WORK INSTRUCTIONS:
**1.** In the seminar announcement, rewrite the passage from "Yiwen Dong, PhD" up to and including "their training data.", changing "code snippets" to "source fragments".
**2.** For each statement, say whether it agrees with the seminar announcement, answering yes or no and quoting the words that decide it: (a) The seminar will be held in person. (b) The StatType-SO benchmark has been publicly available on GitHub since 2017. (c) The supervisor is Professor Chengnian Sun.

DOCUMENT TEXT:
Please note: This PhD seminar will take place online.
Yiwen Dong, PhD candidate
David R. Cheriton School of Computer Science
Supervisor: Professor Chengnian Sun
Type inference is a crucial task for reusing online code snippets, often found on platforms like StackOverflow, which frequently lack essential type information such as fully qualified names (FQNs) and required libraries. Recent studies have leveraged Large Language Models (LLMs) to perform type inference for such code snippets, demonstrating promising performance. However, these results are potentially affected by a data leakage issue, as the benchmark suite (StatType-SO) used for evaluation has been publicly available on GitHub since 2017. Thus it remains uncertain whether the LLMs’ strong performance stems from their ability to understand the semantics of the code snippets or merely from retrieving the ground truth from their training data.

DATA PROVIDED:

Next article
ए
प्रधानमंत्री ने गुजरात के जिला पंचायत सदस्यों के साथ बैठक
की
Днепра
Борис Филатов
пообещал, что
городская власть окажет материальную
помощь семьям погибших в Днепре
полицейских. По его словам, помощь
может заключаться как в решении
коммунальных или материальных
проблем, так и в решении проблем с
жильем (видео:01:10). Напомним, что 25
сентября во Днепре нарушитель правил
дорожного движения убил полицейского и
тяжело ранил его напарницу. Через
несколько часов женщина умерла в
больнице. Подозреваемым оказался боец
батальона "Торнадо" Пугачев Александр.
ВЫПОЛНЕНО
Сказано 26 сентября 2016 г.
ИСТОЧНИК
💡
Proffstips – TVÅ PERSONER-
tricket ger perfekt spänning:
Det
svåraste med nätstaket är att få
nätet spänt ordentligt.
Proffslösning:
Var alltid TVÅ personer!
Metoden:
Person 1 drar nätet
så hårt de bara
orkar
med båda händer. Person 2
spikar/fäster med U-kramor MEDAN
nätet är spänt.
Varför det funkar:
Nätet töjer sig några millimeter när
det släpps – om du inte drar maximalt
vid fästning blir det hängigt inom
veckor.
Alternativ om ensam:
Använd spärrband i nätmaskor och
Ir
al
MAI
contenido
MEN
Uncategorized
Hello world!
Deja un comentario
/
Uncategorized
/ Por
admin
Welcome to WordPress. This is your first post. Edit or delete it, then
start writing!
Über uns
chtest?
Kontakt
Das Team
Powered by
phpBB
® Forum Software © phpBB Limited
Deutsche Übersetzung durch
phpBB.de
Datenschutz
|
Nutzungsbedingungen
--
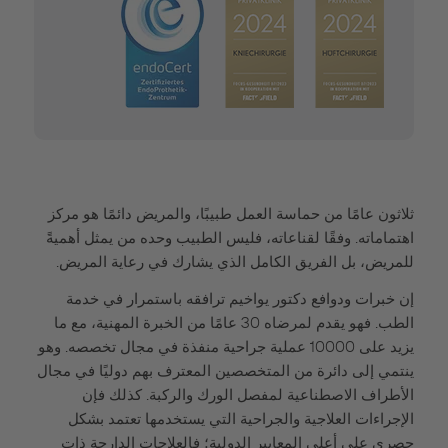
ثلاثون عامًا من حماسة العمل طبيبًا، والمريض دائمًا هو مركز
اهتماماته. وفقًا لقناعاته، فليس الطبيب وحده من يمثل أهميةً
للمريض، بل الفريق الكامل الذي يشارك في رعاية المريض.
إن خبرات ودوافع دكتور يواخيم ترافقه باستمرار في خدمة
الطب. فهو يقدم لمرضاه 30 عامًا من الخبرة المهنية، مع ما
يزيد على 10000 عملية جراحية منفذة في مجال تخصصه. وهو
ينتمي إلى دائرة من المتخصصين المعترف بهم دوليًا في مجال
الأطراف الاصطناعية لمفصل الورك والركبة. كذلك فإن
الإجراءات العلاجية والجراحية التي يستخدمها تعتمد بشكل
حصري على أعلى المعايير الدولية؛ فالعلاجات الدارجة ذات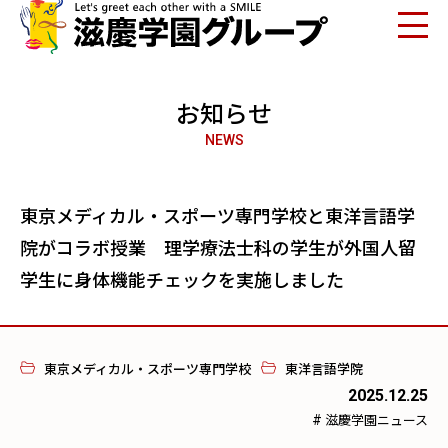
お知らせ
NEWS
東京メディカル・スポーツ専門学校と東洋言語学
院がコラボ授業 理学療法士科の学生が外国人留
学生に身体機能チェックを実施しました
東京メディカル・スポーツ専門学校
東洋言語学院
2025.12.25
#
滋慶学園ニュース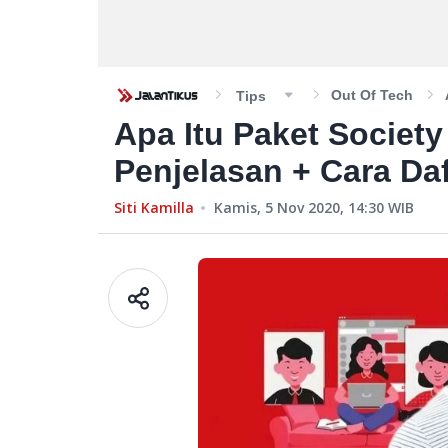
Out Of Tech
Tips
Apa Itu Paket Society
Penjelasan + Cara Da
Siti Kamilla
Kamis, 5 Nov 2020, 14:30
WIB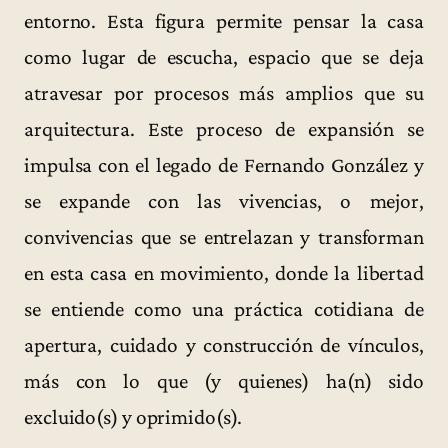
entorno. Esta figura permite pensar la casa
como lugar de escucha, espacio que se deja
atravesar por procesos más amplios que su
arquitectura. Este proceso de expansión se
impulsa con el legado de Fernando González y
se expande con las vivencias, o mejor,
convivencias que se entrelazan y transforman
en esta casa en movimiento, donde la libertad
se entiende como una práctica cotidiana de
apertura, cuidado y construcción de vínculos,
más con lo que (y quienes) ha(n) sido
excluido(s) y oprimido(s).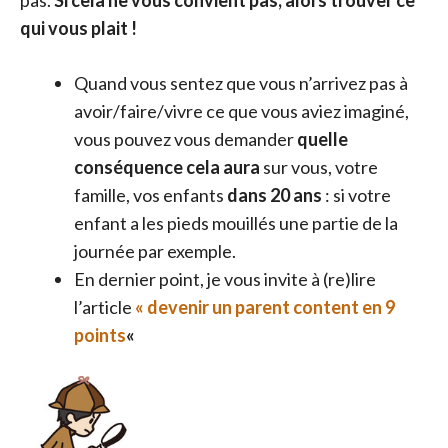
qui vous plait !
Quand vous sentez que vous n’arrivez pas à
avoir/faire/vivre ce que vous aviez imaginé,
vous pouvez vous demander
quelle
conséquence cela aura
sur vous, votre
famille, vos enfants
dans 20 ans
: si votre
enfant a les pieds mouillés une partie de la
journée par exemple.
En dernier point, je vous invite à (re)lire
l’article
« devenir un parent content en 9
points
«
==
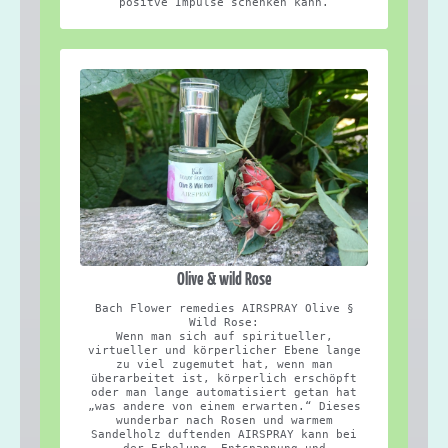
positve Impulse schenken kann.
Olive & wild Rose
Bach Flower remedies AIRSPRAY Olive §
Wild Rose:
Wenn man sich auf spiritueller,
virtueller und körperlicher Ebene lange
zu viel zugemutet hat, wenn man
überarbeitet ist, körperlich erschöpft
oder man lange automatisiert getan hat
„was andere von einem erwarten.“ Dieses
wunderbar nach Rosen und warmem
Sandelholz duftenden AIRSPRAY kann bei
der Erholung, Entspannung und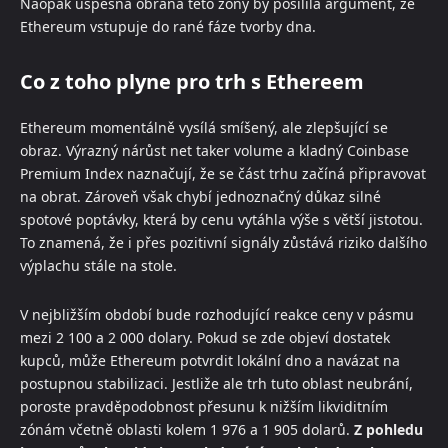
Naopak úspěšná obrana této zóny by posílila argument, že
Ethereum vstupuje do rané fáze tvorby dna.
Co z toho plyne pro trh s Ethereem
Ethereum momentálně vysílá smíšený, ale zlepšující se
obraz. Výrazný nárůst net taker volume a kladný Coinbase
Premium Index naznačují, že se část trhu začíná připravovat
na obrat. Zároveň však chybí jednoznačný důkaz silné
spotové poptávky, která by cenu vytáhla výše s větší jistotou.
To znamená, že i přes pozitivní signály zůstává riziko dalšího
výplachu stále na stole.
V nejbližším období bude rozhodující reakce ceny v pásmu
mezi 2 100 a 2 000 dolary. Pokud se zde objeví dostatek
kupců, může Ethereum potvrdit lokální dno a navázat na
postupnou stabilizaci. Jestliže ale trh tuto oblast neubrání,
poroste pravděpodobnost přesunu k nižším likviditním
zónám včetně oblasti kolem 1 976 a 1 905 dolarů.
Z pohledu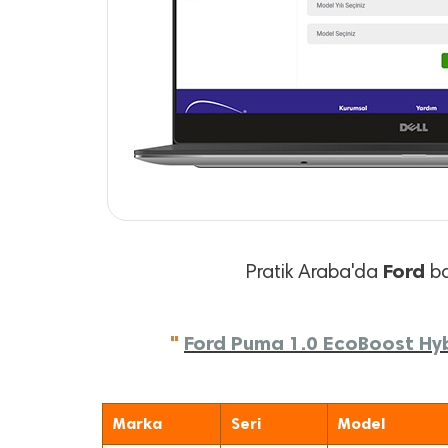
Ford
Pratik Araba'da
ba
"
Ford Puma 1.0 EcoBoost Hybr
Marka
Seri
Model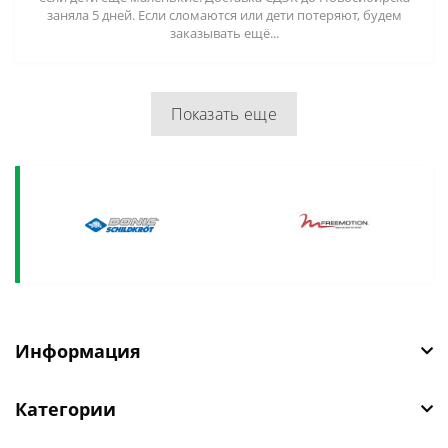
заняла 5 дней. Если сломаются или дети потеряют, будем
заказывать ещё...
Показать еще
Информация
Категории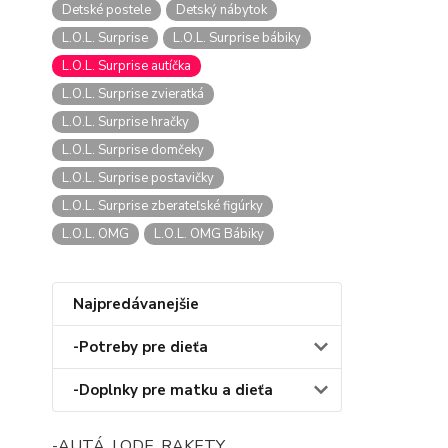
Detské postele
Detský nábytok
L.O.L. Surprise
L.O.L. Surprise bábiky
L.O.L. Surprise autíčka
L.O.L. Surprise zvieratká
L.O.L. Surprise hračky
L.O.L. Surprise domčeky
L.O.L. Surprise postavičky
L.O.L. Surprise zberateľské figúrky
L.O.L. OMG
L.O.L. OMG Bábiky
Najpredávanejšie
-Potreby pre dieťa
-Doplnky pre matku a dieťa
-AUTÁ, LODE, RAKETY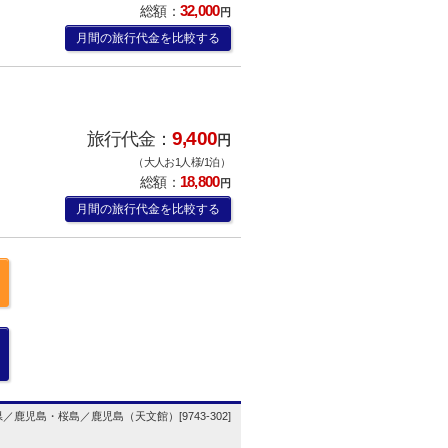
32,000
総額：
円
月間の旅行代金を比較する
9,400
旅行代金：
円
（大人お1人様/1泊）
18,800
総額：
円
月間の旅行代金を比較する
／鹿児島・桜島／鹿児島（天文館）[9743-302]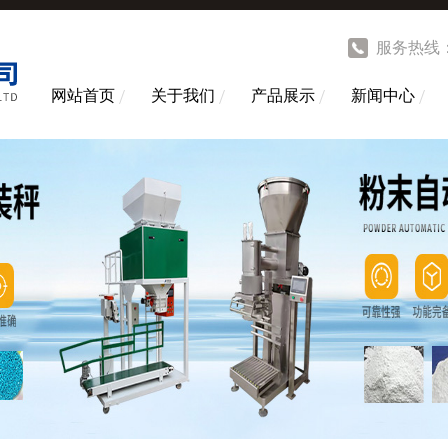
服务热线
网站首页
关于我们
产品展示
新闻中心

TASK ANSWERS:
**1.**
Yiwen Dong, PhD candidate
David R. Cheriton School of Computer Science
Supervisor: Professor Chengnian Sun
Type inference is a crucial task for reusing online source fragments, often found on platforms like StackOverflow, which frequently lack essential type information such as fully qualified names (FQNs) and required libraries. Recent studies have leveraged Large Language Models (LLMs) to perform type inference for such source fragments, demonstrating promising performance. However, these results are potentially affected by a data leakage issue, as the benchmark suite (StatType-SO) used for evaluation has been publicly available on GitHub since 2017. Thus it remains uncertain whether the LLMs’ strong performance stems from their ability to understand the semantics of the source fragments or merely from retrieving the ground truth from their training data.

**2.**
(a) No: "This PhD seminar will take place online."
(b) Yes: "has been publicly available on GitHub since 2017"
(c) Yes: "Supervisor: Professor Chengnian Sun"